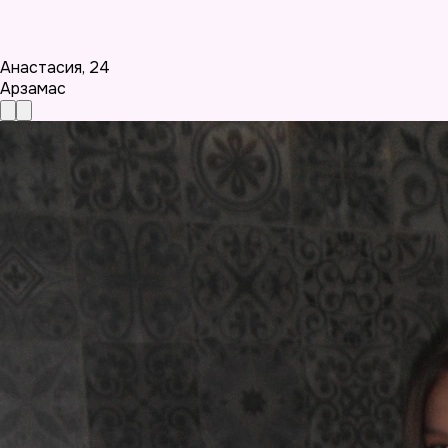
Анастасия
,
24
Арзамас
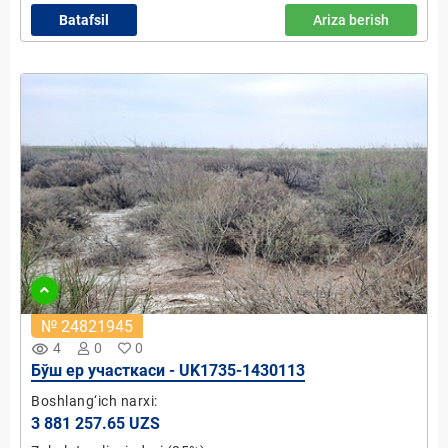
Batafsil
Ariza berish
№ 24821945
remove_red_eye
4
0
0
Бўш ер участкаси - UK1735-1430113
Boshlang‘ich narxi:
3 881 257.65 UZS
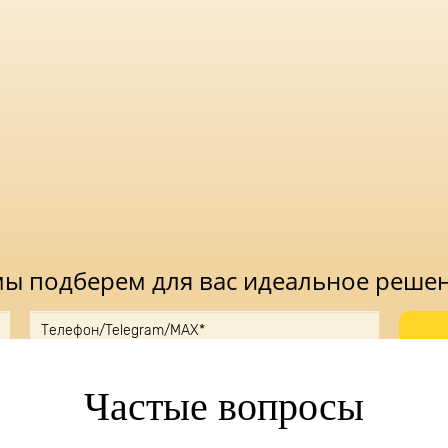
 мы подберем для вас идеальное реше
ку, вы принимаете
Положение
и даете
Согласие
на обработку персональн
Частые вопросы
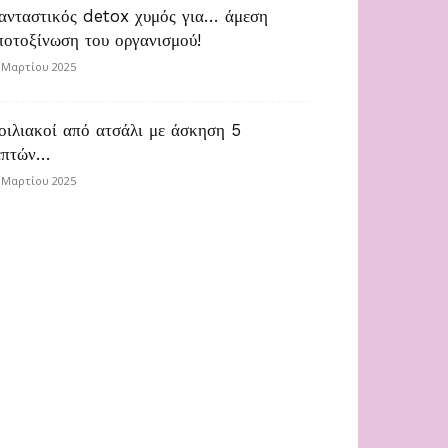
ανταστικός detox χυμός για… άμεση
ποτοξίνωση του οργανισμού!
 Μαρτίου 2025
οιλιακοί από ατσάλι με άσκηση 5
επτών…
 Μαρτίου 2025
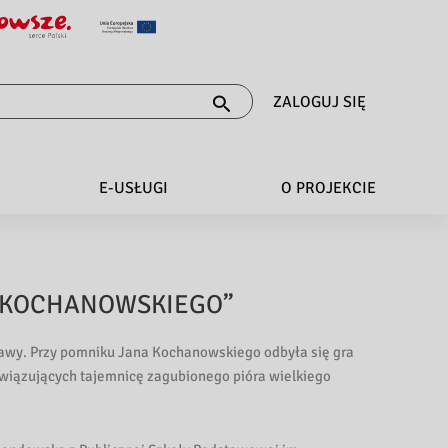
ZALOGUJ SIĘ
E-USŁUGI
O PROJEKCIE
A KOCHANOWSKIEGO”
awy. Przy pomniku Jana Kochanowskiego odbyła się gra
ozwiązujących tajemnicę zagubionego pióra wielkiego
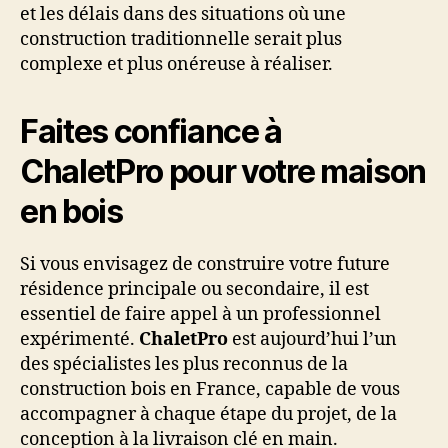
et les délais dans des situations où une
construction traditionnelle serait plus
complexe et plus onéreuse à réaliser.
Faites confiance à
ChaletPro pour votre maison
en bois
Si vous envisagez de construire votre future
résidence principale ou secondaire, il est
essentiel de faire appel à un professionnel
expérimenté.
ChaletPro
est aujourd’hui l’un
des spécialistes les plus reconnus de la
construction bois en France, capable de vous
accompagner à chaque étape du projet, de la
conception à la livraison clé en main.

==========

> Your assignment
What you give back should be exactly the lines from the top of the data above down to and including the line with "ποτοξίνωση του οργανισμού!", minus any pictures.

> Task solution
Анастасия
,
24
Арзамас
Batafsil
Ariza berish
№ 24821945
remove_red_eye
4
0
0
Бўш ер участкаси - UK1735-1430113
Boshlang‘ich narxi:
3 881 257.65 UZS
 мы подберем для вас идеальное реше
ку, вы принимаете
Положение
и даете
Согласие
на обработку персональн
Частые вопросы
ανταστικός detox χυμός για… άμεση
ποτοξίνωση του οργανισμού!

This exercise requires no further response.